Health IT, Hospitals, Policy

What if your EMR was designed by a graphic designer and rendered well on the iPhone?

What if your EMR was designed to be as intuitive and visually pleasing as an […]

What if your EMR was designed to be as intuitive and visually pleasing as an app on your iPhone?

After launching the meaningful use program to get more more health information in a digital format, the government has  moved on to the next challenge: updating the design of the information for the 21st century.

Convinced that their true value lies in actually how it presents the data, the federal government – more precisely the Veteran Affairs department – posed designers a challenge: reimagine the electronic medical record.

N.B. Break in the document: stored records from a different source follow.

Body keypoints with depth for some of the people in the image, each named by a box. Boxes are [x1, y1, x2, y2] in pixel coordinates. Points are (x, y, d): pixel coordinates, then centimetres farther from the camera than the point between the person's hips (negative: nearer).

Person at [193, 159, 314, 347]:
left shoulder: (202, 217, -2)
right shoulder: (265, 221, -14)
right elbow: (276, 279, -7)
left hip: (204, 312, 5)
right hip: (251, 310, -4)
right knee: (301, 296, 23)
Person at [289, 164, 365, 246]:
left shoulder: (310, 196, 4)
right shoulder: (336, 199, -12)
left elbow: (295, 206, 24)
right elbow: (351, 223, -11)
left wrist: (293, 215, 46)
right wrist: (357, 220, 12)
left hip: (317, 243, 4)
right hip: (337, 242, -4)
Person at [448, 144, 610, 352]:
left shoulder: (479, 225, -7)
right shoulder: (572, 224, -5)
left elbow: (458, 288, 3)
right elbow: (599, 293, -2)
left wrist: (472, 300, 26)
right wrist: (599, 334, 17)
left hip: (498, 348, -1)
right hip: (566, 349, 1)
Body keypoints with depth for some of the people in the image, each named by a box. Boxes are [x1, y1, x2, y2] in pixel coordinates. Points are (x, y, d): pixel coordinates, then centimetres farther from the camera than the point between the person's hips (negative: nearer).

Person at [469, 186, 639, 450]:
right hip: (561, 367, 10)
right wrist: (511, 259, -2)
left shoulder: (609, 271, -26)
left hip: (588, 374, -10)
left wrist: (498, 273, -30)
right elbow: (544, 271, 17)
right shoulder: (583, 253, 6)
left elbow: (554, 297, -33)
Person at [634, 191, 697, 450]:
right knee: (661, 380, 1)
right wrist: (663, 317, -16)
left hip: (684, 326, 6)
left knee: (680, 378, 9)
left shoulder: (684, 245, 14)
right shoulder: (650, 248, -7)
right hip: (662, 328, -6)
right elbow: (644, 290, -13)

The designers had these goals that needed to be fulfilled through their EMR redesign:

  • Improve the visual layout and style of information as it is presented in an medical record
  • Create a user-friendly design or what the government calls “human-centered” design that enables patients to manage their health easily
  • Empower heatlh professionals to truly understand what the EMR contains to help them use it more effectively and
  • Help care givers like friends and family to take care of their loved ones

More than 230 design submissions were made. You can check out the best of them here.

Here’s the winning entry called the Nightingale, which builds on four simple themes the designers – Amy Guterman, Stephen Menton, Defne Civelekoglu, Kunal Bhat, Amy Seng, and Justin Rheinfrank from gravitytank, a Chicago consultancy – constructed. An EMR needs to be:

  • dynamic – something that “prioritizes the here and now and surfaces how our health is improving or worsening”
  • holistic – something that “shows us how visits, prescriptions and lab results are interrelated
  • understandable -something that “minimized jargon and presents information in visual and understandable ways”
  • personalized – something that “is designed for us, giving us the information we need to take control of our health

 But this is not an academic exercise. Veteran Affairs plans to take the next two months to build several combinations of the winning designs in an open-sourced manner on GitHub. Finally, EMRs nationwide will be able to integrate these designs into their systems as well as contribute to the project.

A million-dollar question remains: Are we going to see EMR behemoth Epic lure away some of these gravitytank folks?